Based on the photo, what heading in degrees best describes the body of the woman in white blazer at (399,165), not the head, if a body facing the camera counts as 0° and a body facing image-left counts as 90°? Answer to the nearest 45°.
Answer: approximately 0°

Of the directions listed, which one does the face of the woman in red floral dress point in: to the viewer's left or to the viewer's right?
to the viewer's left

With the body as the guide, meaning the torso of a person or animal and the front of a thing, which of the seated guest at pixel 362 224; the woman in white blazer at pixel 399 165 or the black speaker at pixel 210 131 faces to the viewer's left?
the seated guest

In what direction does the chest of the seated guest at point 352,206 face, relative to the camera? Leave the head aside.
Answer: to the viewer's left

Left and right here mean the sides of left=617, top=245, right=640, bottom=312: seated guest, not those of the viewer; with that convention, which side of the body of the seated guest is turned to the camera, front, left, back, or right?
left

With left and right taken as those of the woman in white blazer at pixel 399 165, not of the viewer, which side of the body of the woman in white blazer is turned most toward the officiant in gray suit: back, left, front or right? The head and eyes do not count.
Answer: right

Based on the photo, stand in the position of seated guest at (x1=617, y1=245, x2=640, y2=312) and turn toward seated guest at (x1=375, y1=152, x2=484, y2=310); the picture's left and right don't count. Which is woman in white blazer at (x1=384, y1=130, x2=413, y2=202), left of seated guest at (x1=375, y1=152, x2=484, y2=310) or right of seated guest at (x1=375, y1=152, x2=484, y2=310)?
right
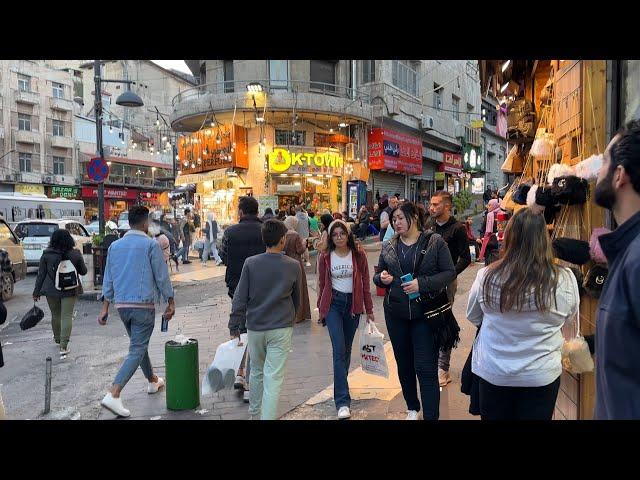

§ AIM OF THE TASK
Rewrite every line of the records above as a Markdown table with the columns "No." and "Line", numbering the rows and skipping blank lines. Leave the pictures out of the table.

§ TASK ANSWER
| No. | Line |
|---|---|
| 1 | Based on the photo, what heading in degrees best describes the body of the woman in white blazer at (399,165), not the head, if a body facing the camera counts as 0° and a body facing image-left counts as 90°? Answer to the nearest 45°. |
| 2 | Answer: approximately 0° |
| 3 | Of the directions listed, which one does the face of the woman in red floral dress point in: to the viewer's left or to the viewer's right? |
| 4 | to the viewer's left |
| 5 | With the body as the guide, meaning the torso of a person or animal and the front of a thing, which of the seated guest at pixel 362 224; the woman in white blazer at pixel 399 165 or the black speaker at pixel 210 131 faces to the viewer's left? |
| 6 | the seated guest |
| 7 | In what direction does the chest of the seated guest at point 352,206 face, relative to the camera? Leave the head aside. |
| 8 | Answer: to the viewer's left |
| 9 | Left and right here mean the sides of left=617, top=245, right=640, bottom=312: seated guest, not those of the viewer; with that convention, which side of the body of the seated guest is turned to the camera, front, left, back, or right? |
| 10 | left |
| 11 | With left and right taken as those of the woman in white blazer at pixel 399 165, not of the viewer, which side of the body of the woman in white blazer is turned most toward the officiant in gray suit: back, left, front or right? The head and eyes do not count. |
| 12 | Answer: right |
| 13 | Based on the photo, stand in the position of seated guest at (x1=617, y1=245, x2=640, y2=312) and turn toward seated guest at (x1=375, y1=152, x2=484, y2=310); the picture's left and right don't count. Which is woman in white blazer at (x1=384, y1=130, x2=413, y2=202), left of seated guest at (x1=375, y1=152, x2=484, y2=310) or right of seated guest at (x1=375, y1=152, x2=484, y2=310)? |
| 14 | right |